Conversely, migraine without aura is more closely related to blood pressure and heart rate, and effective remedies for migraine without aura include blood pressure–lowering drugs.
“This is the first time that we have obtained such an accurate overview of which genetic variants influence migraine – with or without aura. Our study very clearly found that the migraine-associated genetic variants associated with migraine with aura are mainly present in the brain, whereas those associated with migraine without aura are mainly in genes within the smooth muscle around blood vessels and genes affecting heart rate and blood pressure,” explains Thomas Folkmann Hansen, who adds that the researchers are excited that they are now at a point where they can see which genes are specifically associated with migraine, with and without aura – insight which they did not have previously.
“This means that we are getting closer to understanding which genetic variants cause the visual disturbance in migraine and which cause the headache. We also found that some people only had visual disturbances but not migraine, and this strengthens our understanding that the genes for migraine and aura are separate,” he says.

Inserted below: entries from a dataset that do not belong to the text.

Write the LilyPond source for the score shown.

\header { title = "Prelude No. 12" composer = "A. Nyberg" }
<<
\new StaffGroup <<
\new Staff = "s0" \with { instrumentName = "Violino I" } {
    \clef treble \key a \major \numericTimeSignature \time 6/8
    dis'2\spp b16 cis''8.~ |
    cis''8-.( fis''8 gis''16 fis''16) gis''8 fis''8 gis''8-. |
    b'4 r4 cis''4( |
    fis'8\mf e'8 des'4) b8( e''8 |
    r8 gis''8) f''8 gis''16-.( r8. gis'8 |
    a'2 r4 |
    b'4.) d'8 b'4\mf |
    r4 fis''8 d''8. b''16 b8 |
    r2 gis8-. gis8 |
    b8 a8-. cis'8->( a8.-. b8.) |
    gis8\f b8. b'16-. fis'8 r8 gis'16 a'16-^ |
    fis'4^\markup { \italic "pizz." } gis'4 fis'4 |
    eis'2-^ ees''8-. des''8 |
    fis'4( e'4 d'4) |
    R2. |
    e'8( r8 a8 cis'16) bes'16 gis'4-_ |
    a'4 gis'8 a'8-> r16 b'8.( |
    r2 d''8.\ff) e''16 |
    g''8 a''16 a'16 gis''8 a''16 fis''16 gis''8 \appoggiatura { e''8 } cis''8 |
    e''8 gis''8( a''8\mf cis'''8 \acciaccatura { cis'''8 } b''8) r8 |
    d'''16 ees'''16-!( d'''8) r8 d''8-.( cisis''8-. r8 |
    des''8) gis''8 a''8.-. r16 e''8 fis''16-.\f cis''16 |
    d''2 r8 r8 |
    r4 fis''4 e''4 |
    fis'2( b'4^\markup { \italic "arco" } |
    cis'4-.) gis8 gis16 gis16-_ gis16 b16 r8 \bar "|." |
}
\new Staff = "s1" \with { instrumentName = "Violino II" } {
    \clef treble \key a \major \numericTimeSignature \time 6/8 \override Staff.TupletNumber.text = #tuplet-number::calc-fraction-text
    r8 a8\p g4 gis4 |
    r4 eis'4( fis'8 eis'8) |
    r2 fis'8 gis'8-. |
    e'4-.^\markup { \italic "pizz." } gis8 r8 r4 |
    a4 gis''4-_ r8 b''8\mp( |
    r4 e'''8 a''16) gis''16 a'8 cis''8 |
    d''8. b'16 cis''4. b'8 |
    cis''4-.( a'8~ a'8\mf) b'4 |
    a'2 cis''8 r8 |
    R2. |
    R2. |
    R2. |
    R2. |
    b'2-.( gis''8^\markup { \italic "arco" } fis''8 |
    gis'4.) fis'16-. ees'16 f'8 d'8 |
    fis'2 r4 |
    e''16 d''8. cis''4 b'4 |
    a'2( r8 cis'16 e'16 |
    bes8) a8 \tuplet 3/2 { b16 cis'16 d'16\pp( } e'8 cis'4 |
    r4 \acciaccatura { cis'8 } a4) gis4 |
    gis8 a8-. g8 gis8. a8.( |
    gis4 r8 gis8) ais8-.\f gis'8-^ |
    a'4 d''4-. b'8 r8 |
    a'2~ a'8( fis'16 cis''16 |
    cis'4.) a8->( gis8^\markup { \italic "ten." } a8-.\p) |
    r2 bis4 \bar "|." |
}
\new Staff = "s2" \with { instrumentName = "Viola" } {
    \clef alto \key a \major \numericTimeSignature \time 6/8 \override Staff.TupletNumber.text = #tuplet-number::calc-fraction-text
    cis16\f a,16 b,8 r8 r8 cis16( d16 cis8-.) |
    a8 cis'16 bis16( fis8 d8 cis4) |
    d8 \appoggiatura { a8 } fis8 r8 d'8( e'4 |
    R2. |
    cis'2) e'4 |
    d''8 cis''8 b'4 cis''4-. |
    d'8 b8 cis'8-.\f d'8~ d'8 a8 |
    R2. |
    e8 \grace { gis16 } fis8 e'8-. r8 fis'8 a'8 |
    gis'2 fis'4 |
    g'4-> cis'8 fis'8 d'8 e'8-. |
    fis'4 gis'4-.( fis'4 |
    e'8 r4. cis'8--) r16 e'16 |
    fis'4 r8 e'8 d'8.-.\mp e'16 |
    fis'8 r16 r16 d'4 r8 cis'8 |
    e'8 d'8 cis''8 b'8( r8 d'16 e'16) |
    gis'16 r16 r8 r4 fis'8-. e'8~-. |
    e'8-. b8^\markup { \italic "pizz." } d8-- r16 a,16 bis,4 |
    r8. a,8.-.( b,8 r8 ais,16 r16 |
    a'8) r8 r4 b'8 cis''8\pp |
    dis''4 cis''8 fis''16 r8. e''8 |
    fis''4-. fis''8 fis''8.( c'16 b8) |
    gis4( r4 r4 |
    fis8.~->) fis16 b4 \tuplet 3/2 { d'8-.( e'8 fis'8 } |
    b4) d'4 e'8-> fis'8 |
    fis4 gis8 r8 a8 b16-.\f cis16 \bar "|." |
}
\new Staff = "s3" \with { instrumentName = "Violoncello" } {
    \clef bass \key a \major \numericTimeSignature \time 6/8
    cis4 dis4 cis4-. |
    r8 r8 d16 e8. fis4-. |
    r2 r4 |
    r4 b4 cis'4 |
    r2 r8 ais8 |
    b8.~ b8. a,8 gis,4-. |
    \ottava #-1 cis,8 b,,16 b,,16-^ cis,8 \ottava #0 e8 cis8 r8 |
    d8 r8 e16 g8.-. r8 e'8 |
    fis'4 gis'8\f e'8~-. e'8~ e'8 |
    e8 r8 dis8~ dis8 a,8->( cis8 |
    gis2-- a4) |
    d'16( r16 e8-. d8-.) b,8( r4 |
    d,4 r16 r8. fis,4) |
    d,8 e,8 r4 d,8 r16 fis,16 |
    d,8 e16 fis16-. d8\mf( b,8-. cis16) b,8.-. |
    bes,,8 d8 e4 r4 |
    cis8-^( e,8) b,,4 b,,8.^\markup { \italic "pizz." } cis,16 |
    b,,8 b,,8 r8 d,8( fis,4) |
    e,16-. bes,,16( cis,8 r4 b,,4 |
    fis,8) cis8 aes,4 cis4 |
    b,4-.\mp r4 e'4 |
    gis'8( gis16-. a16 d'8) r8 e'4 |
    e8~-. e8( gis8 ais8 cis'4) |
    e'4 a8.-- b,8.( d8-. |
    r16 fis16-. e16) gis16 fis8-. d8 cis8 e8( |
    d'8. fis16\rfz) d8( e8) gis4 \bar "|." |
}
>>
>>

Genetic variants also associated with other diseases
The researchers also identified other genetic variants that are quite useful in understanding migraine. One is almost exclusively present in one family in Iceland and is virtually synonymous with developing migraine, whereas other genetic variants only slightly increase the risk.
In addition, this genetic variant is also associated with an increased risk of developing Parkinson’s disease.
The researchers also found that another genetic variant was associated with an increased risk of developing migraine, and it was also associated with developing epilepsy.
Thomas Folkmann Hansen imagines that one type of mutation in this gene destroys some of the function, leading to migraine, whereas another type completely collapses the gene, and then it can be expressed as epilepsy.
“The research associates migraine with epilepsy in a new way. We hope that the existing treatments for people with epilepsy can be slightly modified and thereby improve migraine,” adds Thomas Folkmann Hansen.
Avenues for potential treatment
Thomas Folkmann Hansen imagines that the new knowledge could be relevant in both clinical and research settings.
A blood sample from people with migraine will probably provide relevant information about their subtype based on the genetic variants identified.
This study may also influence individual treatment. People with migraine without aura have good treatment options but not those who have migraine with aura.
However, analysing genetic variants can rapidly begin to determine whether a specific treatment will work for an individual, who can then receive treatment so that the doctors can focus more on the people for whom good treatments are not yet available. These are the treatments that the new study can help to promote.
Categorising people with migraine may be relevant in various clinical studies to investigate new treatments for people with migraine with aura.
The study also found genetic variants in many genes that could influence developing migraine and can therefore be promising drug candidates for future development.
“We are obtaining greater insight into improving treatment for the large subgroups of people with migraine with or without aura but also into how to treat the rarer forms of migraine, including with modified drugs that were originally developed for Parkinson’s or epilepsy,” concludes Thomas Folkmann Hansen.